··· PAGE TEXT
In [2]:
import matplotlib as mpl
import matplotlib.pyplot as plt
import numpy as np
import scipy.stats
from tabulate import tabulate

mpl.style.use("fivethirtyeight")

## 1.

(a) First, note that

$$
\left(n-1\right)S_{n}^{2}=\sum_{i}\left(X_{i}-\overline{X}\right)^{2}=\sum_{i}\left(X_{i}^{2}-2X_{i}\overline{X}+\overline{X}^{2}\right)=\left(\sum_{i}X_{i}^{2}\right)-n\overline{X}^{2}.
$$

Moreover,

$$
\overline{X}^{2}=\frac{1}{n^{2}}\left(\sum_{i}X_{i}^{2}+2\sum_{i<j}X_{i}X_{j}\right)
$$

and hence

$$
n\mathbb{E}\left[\overline{X}^{2}\right]=\mathbb{E}\left[X_{1}^{2}\right]+\left(n-1\right)\mathbb{E}X_{1}\mathbb{E}X_{2}=n\mu^{2}+\sigma^{2}.
$$

It follows that

$$
\left(n-1\right)\mathbb{E}\left[S_{n}^{2}\right]=n\mathbb{E}\left[X_{1}^{2}\right]-n\mathbb{E}\left[\overline{X}^{2}\right]=\left(n-1\right)\sigma^{2},
$$

as desired.
······
··· DATA SECTION
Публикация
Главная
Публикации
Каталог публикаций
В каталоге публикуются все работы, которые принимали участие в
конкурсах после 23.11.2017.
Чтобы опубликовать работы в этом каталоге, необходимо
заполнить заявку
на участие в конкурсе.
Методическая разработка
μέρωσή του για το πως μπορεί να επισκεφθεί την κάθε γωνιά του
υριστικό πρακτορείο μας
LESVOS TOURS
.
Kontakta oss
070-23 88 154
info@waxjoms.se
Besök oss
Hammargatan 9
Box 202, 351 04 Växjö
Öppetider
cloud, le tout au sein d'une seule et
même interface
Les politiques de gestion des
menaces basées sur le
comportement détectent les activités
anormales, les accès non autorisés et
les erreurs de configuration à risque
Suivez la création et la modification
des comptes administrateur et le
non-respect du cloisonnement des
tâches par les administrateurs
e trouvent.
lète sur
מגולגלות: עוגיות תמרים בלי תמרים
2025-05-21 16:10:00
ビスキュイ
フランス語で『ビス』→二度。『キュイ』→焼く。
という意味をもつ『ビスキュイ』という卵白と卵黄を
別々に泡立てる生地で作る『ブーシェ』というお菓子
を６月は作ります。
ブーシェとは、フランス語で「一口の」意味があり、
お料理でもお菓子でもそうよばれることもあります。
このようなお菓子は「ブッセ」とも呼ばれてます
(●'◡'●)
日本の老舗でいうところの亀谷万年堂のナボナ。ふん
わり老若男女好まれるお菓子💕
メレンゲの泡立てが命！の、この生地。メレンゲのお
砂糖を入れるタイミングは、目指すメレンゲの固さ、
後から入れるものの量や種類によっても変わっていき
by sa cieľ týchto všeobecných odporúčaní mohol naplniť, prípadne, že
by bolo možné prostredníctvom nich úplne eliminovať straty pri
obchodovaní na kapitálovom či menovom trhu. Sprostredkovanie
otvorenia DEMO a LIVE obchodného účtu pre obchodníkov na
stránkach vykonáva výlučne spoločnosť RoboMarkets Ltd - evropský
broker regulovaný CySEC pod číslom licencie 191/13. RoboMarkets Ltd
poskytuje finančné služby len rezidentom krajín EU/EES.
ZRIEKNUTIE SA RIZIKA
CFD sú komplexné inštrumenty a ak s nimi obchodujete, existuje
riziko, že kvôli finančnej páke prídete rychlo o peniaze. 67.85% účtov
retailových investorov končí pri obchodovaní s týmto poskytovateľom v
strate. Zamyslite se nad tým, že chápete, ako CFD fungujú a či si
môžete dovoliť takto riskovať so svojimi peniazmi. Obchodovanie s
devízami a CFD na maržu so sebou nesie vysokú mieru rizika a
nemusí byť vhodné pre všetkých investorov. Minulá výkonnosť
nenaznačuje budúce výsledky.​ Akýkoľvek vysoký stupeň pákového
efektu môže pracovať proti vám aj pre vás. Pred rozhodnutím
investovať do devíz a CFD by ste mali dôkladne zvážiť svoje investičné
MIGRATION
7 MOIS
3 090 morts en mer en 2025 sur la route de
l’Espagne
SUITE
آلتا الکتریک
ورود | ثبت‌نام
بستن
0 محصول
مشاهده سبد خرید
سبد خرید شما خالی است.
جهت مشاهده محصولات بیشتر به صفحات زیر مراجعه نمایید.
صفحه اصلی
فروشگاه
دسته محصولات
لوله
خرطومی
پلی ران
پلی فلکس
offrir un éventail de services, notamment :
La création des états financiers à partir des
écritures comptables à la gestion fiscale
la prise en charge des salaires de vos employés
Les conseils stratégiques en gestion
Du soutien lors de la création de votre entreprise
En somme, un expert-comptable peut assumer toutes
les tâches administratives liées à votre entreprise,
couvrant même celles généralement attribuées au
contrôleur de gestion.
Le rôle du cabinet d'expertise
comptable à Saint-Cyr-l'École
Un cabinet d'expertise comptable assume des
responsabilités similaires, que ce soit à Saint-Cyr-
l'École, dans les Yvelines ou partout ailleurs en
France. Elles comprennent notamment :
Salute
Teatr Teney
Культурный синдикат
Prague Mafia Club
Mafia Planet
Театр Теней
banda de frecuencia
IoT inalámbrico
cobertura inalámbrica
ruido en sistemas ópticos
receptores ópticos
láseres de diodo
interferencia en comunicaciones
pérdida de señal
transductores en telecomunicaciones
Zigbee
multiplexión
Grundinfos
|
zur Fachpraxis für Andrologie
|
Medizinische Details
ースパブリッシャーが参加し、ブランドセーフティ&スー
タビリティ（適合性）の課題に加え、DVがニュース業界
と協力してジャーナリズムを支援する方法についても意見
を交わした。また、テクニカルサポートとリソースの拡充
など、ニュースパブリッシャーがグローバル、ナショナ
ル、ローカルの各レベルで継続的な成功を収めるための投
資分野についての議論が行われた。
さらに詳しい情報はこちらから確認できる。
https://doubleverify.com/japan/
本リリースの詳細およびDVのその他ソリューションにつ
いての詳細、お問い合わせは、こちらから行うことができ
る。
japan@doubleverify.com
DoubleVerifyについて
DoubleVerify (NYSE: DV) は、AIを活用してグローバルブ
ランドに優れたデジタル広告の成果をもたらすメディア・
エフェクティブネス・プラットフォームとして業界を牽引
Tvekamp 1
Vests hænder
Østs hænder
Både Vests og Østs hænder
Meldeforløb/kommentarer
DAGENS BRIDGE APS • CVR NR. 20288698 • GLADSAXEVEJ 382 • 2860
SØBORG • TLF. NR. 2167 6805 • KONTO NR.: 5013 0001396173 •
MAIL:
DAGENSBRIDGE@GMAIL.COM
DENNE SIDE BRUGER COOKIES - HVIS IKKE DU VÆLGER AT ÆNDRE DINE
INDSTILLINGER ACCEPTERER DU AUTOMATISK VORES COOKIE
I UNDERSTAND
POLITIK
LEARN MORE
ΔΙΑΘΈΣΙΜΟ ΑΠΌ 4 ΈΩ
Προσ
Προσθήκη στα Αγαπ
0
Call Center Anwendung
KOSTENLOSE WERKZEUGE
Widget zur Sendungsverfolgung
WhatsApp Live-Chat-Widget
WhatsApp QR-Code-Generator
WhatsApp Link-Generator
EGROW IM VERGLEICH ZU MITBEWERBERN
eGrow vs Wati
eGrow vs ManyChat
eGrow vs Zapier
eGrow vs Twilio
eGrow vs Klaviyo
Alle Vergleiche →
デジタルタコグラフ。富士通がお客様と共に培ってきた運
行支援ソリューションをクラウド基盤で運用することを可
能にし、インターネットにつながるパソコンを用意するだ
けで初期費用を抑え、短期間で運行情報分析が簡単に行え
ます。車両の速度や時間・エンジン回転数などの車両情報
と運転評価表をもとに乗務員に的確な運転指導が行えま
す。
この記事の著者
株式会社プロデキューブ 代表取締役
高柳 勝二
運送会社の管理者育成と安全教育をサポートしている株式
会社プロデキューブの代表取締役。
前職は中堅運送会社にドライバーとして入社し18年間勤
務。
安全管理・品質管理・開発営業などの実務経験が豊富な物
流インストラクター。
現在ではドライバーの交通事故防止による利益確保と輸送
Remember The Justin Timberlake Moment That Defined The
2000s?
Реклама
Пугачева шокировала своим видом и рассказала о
······
■ REQUEST:
Answer these questions from the page text:
1. Which style name is passed to mpl.style.use?
2. Which library is imported under the alias np?
3. What does the derivation give as the value of (n−1)E[S_n²]?

■ TASK RESULT:
1. fivethirtyeight
2. numpy
3. (n−1)σ²